我刚想唤人收拾这两个宫女,却被一只手摁住了。
年轻的帝王不知何时站在我的身后,他眉眼多了几分我以前从未见过的冷意。
那两个宫女还没有来得及求饶就被太监捂上嘴拖走了。
三皇兄向前几步,表情柔和,一如以前儒雅俊朗,刚才的冷意像是我看花了眼:
「宫里新进了批机灵的宫女,你母后宫里也该添置添置了。」
「多谢皇兄。」
我向他福了福身子。
正欲离开的时候,他又突然叫住了我:
「皇妹明年都要及笄了,成大姑娘了,朕派人收拾了春熙阁,近日也该打扫得差不多了,你可以去看看,看喜不喜欢。」
我有些惊讶,但还是立马谢了恩:
「陛下赐居,定是极好的,臣妹今日便去看看。」
皇兄点点头,终是走了,我竟有些冷汗,我终究还是得和母后分开住了,也不知道我走了之后,谁还陪母后种地下厨了。
不过皇兄说得也对,我终究是要嫁人的,宫里也没有适龄的公主、皇子一直和生母腻在一起的道理。
不知怎地,我的喉头有些苦涩,如果是父皇的话,我随便撒个娇,可能就永远可以和母后在一起了。
春熙阁是我大姑姑出嫁前住的地方,是极好的住处,就是缺了点什么,没想到是我母后做的丑秋千,以后我一个人住,弄个秋千可能还有趣些。
「小德子,你会扎秋千吗?」
小德子一脸疑惑地看着我。
我无奈,我的贴身宫人都看上去不太聪明的样子,只能本公主带他们去研究研究了。
当初为了可以清净玩耍,母后特地在一处无人经过的小花园里面扎了秋千,从春熙阁走过去还挺费劲。
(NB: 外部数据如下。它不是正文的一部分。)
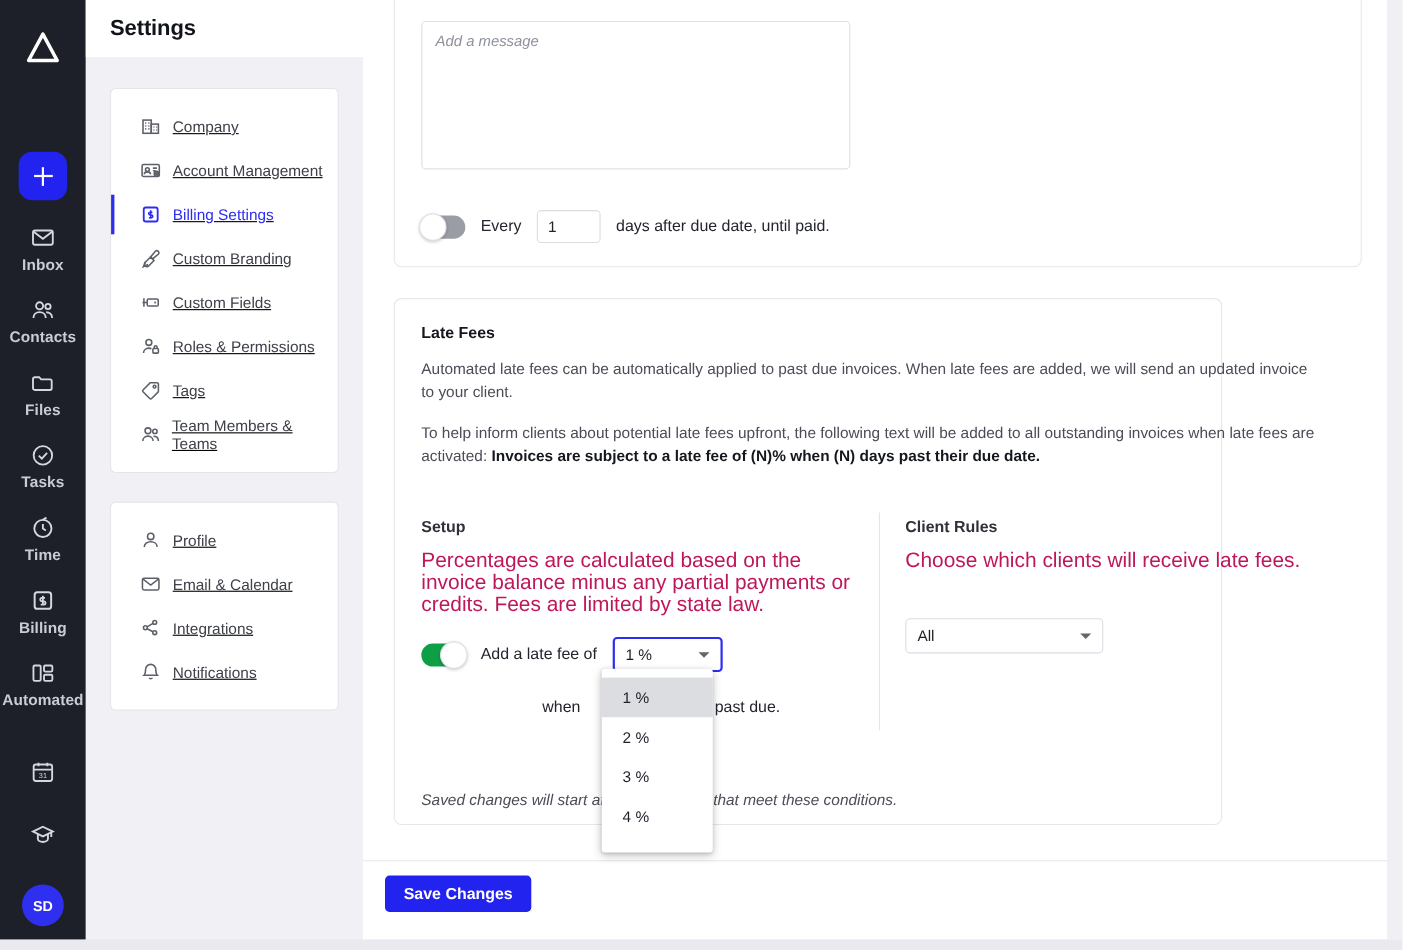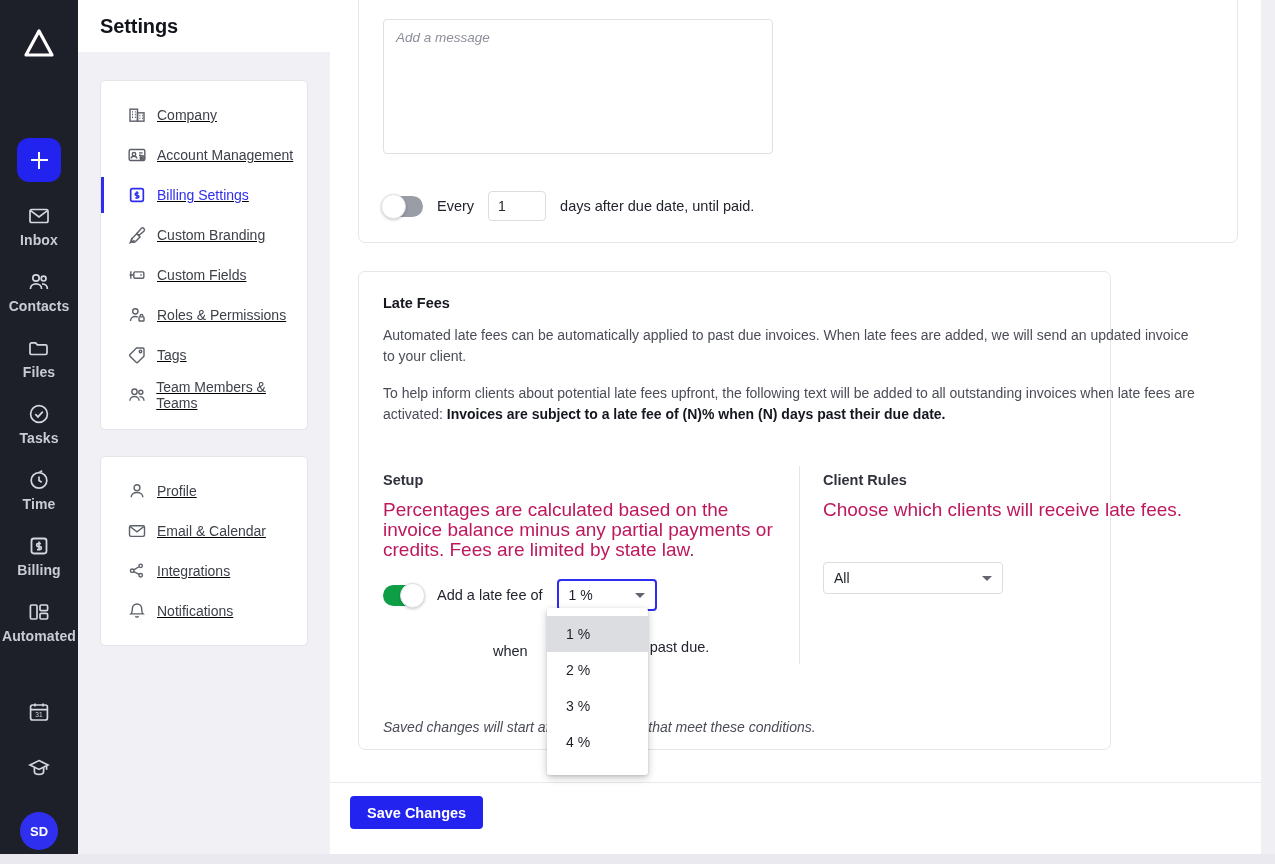"when" span.lbl-txt { margin-top: 8px -> none }
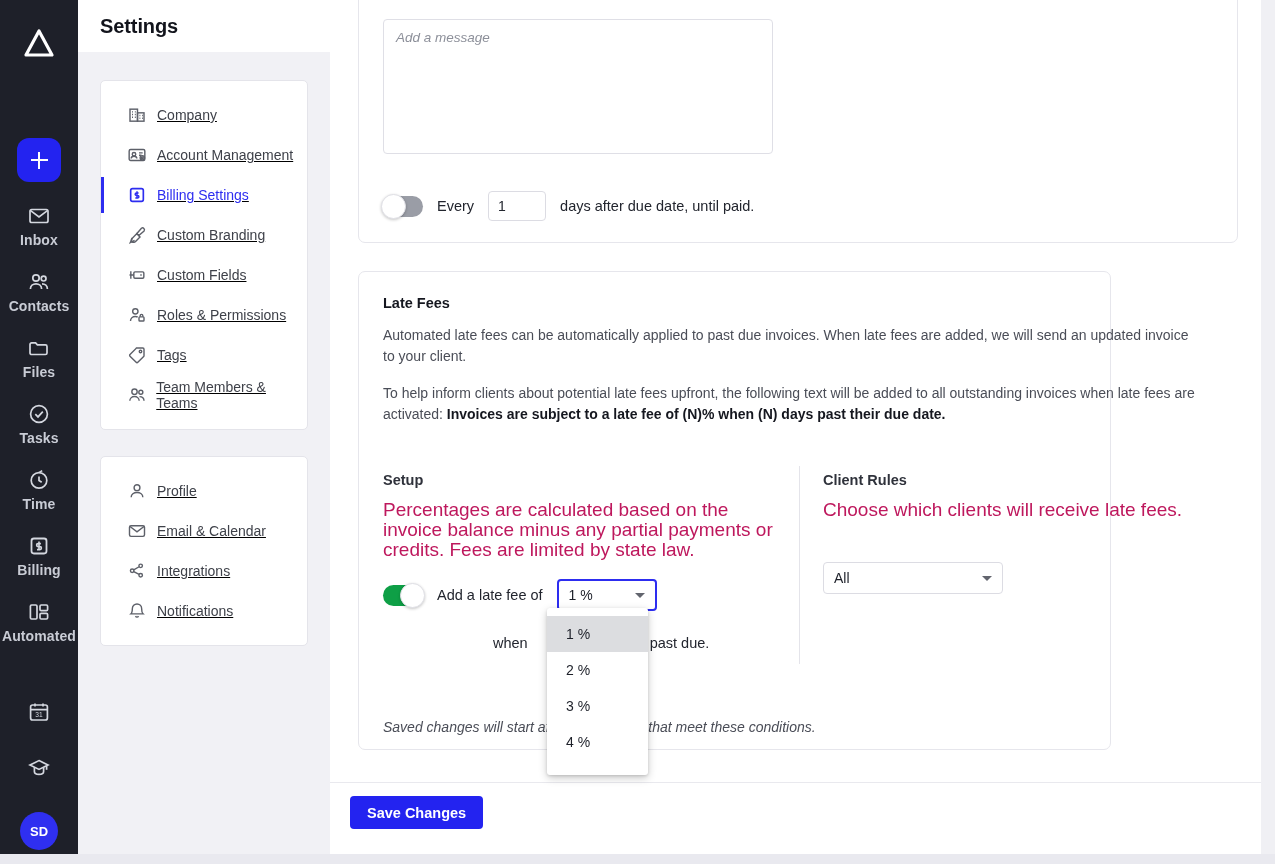"SD" .rail-bottom { padding-bottom: 14px -> 22px }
我带着小德子,也就他看着手脚最利索了,打算去研究研究秋千的扎法。
却依稀看见有人坐在秋千上,身形窈窕妩媚,那不是母后吗?
我正欲兴高采烈地上前,却见母后的身后突然多了一个明黄的身影,我下意识和小德子躲在了暗处,打算等皇兄走了再去。
可是,事情有点不太对劲。
皇兄的手慢慢扶上秋千的绳子,似要帮忙推母后,可是他却没有动,反而缓缓俯下了身子。
然后我清楚地看到,他的唇轻柔地落在了母后的颈窝处,轻轻厮磨。
我瞠目结舌,然后我就看见我的母后一拳头狠狠砸在了皇兄的脑袋上,趁皇兄抱头之际,撸起袖子,把住皇兄的肩膀一个抡圆,我的皇帝兄长就这么被我母后抡到了地上。
这招我见过,叫过肩摔。
母后教过我,说以后要是有人欺负你,你就这么干他。
母后,您真勇猛。
「当你姑奶奶是面团捏的!」
皇兄好像还有些蒙,他发冠微垂,却没有管,他从地上缓缓起身,掸了掸狍子,用袖口将嘴角的脏污轻轻拂去。
他的眼中没有一国之君被冒犯的恼怒,反而定定看着我的母后,眼眸深黑。
完了,我的皇兄脑子也不正常了。
我和小德子悄悄地返回了,路上小德子的脸色微微发白。
「小德子,外面风凉,本宫不想去看秋千了。」
小德子给自己脸上来了一巴掌:
「都怪奴才不好,奴才这眼力越来越差了,起风了都没注意。」
我微微颔首,我决定今晚睡一觉就忘了刚刚那一幕。
事实是,我忘不了。
我从小和三皇兄接触不多,三皇兄生母当年深居简出,也极少露面,细细想来,我和三皇兄可仅有的几次见面都透着几丝诡异。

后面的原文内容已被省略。